Le gouvernement conservateur britannique présente jeudi un projet de loi pharaonique visant à abroger l'acte d'adhésion du Royaume-Uni au droit communautaire européen dont l'examen au Parlement, où il a perdu la majorité absolue aux dernières législatives, lui promet bien des nuits blanches.

Ce texte, qui sera rendu public en fin de matinée, vise à abroger «l'European Communities Act» de 1972 qui avait incorporé les traités communautaires dans le droit national britannique.

Connu sous le nom de Projet de loi d'abrogation (Repeal Bill), il doit également permettre de transposer une grande partie des lois européennes dans le droit britannique, une tâche titanesque étant donné les milliers de dispositions différentes existantes.

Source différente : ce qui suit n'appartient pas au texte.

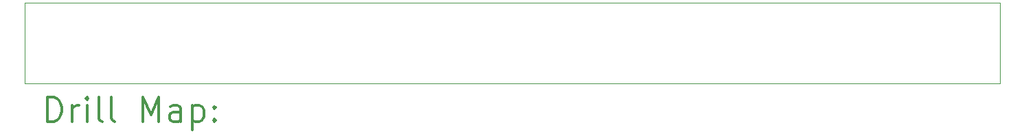
<source format=gbr>
%FSLAX45Y45*%
G04 Gerber Fmt 4.5, Leading zero omitted, Abs format (unit mm)*
G04 Created by KiCad (PCBNEW 5.1.10-88a1d61d58~88~ubuntu18.04.1) date 2021-09-30 15:30:22*
%MOMM*%
%LPD*%
G01*
G04 APERTURE LIST*
%TA.AperFunction,Profile*%
%ADD10C,0.050000*%
%TD*%
%ADD11C,0.200000*%
%ADD12C,0.300000*%
G04 APERTURE END LIST*
D10*
X8350110Y-11007310D02*
X20370800Y-11007310D01*
X20370800Y-11006820D02*
X20370800Y-10007110D01*
X20370800Y-10007110D02*
X8350110Y-10007110D01*
X8350110Y-10007110D02*
X8350110Y-11007310D01*
D11*
D12*
X8634038Y-11475524D02*
X8634038Y-11175524D01*
X8705467Y-11175524D01*
X8748324Y-11189810D01*
X8776896Y-11218381D01*
X8791181Y-11246953D01*
X8805467Y-11304096D01*
X8805467Y-11346953D01*
X8791181Y-11404096D01*
X8776896Y-11432667D01*
X8748324Y-11461239D01*
X8705467Y-11475524D01*
X8634038Y-11475524D01*
X8934038Y-11475524D02*
X8934038Y-11275524D01*
X8934038Y-11332667D02*
X8948324Y-11304096D01*
X8962610Y-11289810D01*
X8991181Y-11275524D01*
X9019753Y-11275524D01*
X9119753Y-11475524D02*
X9119753Y-11275524D01*
X9119753Y-11175524D02*
X9105467Y-11189810D01*
X9119753Y-11204096D01*
X9134038Y-11189810D01*
X9119753Y-11175524D01*
X9119753Y-11204096D01*
X9305467Y-11475524D02*
X9276896Y-11461239D01*
X9262610Y-11432667D01*
X9262610Y-11175524D01*
X9462610Y-11475524D02*
X9434038Y-11461239D01*
X9419753Y-11432667D01*
X9419753Y-11175524D01*
X9805467Y-11475524D02*
X9805467Y-11175524D01*
X9905467Y-11389810D01*
X10005467Y-11175524D01*
X10005467Y-11475524D01*
X10276896Y-11475524D02*
X10276896Y-11318381D01*
X10262610Y-11289810D01*
X10234038Y-11275524D01*
X10176896Y-11275524D01*
X10148324Y-11289810D01*
X10276896Y-11461239D02*
X10248324Y-11475524D01*
X10176896Y-11475524D01*
X10148324Y-11461239D01*
X10134038Y-11432667D01*
X10134038Y-11404096D01*
X10148324Y-11375524D01*
X10176896Y-11361239D01*
X10248324Y-11361239D01*
X10276896Y-11346953D01*
X10419753Y-11275524D02*
X10419753Y-11575524D01*
X10419753Y-11289810D02*
X10448324Y-11275524D01*
X10505467Y-11275524D01*
X10534038Y-11289810D01*
X10548324Y-11304096D01*
X10562610Y-11332667D01*
X10562610Y-11418381D01*
X10548324Y-11446953D01*
X10534038Y-11461239D01*
X10505467Y-11475524D01*
X10448324Y-11475524D01*
X10419753Y-11461239D01*
X10691181Y-11446953D02*
X10705467Y-11461239D01*
X10691181Y-11475524D01*
X10676896Y-11461239D01*
X10691181Y-11446953D01*
X10691181Y-11475524D01*
X10691181Y-11289810D02*
X10705467Y-11304096D01*
X10691181Y-11318381D01*
X10676896Y-11304096D01*
X10691181Y-11289810D01*
X10691181Y-11318381D01*
M02*

</source>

Concrètement, il est destiné à permettre au Royaume-Uni de continuer à fonctionner normalement lorsqu'il aura effectivement coupé le cordon avec l'Union européenne, soit fin mars 2019 théoriquement, à l'issue du processus de négociation avec Bruxelles.

Cela «nous permettra de quitter l'Union européenne avec le maximum de certitudes, de continuité et de contrôle», a souligné dans un communiqué le ministre chargé du Brexit, David Davis.

Le Projet de loi d'abrogation constitue «l'un des plus importants textes législatifs» de l'histoire du Parlement britannique et «une étape majeure dans le processus de sortie de l'Union européenne», a-t-il insisté.

Mais ce projet de loi, qui devrait être soumis à l'automne au vote, risque de faire l'objet de débats acharnés, cristallisant les divergences sur l'orientation à donner au Brexit.

L'opposition travailliste a déjà prévenu qu'elle ne voterait pas le texte en l'état et demandé au gouvernement des garanties sur la sortie de l'UE, notamment sur la protection des droits des travailleurs.

«Nous avons de gros problèmes avec l'approche du gouvernement (sur le Brexit) et à moins que le gouvernement n'y réponde, nous ne soutiendrons pas le projet de loi», a déclaré dans le Guardian le responsable Brexit du Labour, Keir Starmer.

Le Labour a également mis en garde contre une utilisation extensive des «Pouvoirs d'Henry VIII», une disposition qui permet au gouvernement de modifier une loi en s'exonérant du plein contrôle du Parlement.

«Ça va être l'enfer»

Même son de cloche chez les centristes europhiles du Parti libéral-démocrate, qui n'entendent pas laisser les coudées franches aux conservateurs. «Pas la peine de se faire d'illusions. Ça va être l'enfer», a déclaré Tim Farron, le chef sur le départ du parti.

Anticipant ces difficultés, David Davis a appelé les parlementaires à travailler «ensemble, dans l'intérêt national» pour «faire en sorte d'avoir un corpus législatif qui fonctionne le jour où nous quitterons l'Union européenne».

C'est que le gouvernement se retrouve dans une position délicate pour présenter ce projet de loi : après la perte de la majorité absolue aux législatives du 8 juin, Theresa May est en effet à la merci d'une fronde parlementaire.

Malgré tout, la première ministre a signifié qu'elle n'avait pas l'intention de quitter le navire Downing Street.

«Il y a un travail à faire au cours des prochaines années (...) Je veux continuer à faire ce travail», a-t-elle déclaré dans le Sun, à l'occasion d'une série d'interviews accordées pour son premier anniversaire, jeudi, à la tête du gouvernement.

Parfois critiquée pour son manque d'empathie, Theresa May a tenté de montrer un visage plus humain en confiant, sur la BBC, avoir versé «une petite larme» en réalisant l'ampleur de son revers au scrutin de juin.

Le gouvernement a par ailleurs rendu publics jeudi des documents précisant sa position sur deux sujets clefs avant un nouveau cycle de négociations prévu pour la semaine prochaine avec l'UE.

Sur l'Euratom, il assure vouloir travailler «étroitement» avec ses partenaires pour préparer non seulement sa sortie de la Communauté européenne de l'énergie atomique, mais aussi une «future relation» avec ceux qui seront ses ex-partenaires.

Enfin, sur la Cour européenne de justice (CEJ), le Royaume-Uni réaffirme qu'elle ne sera plus compétente une fois qu'il aura effectivement quitté l'UE.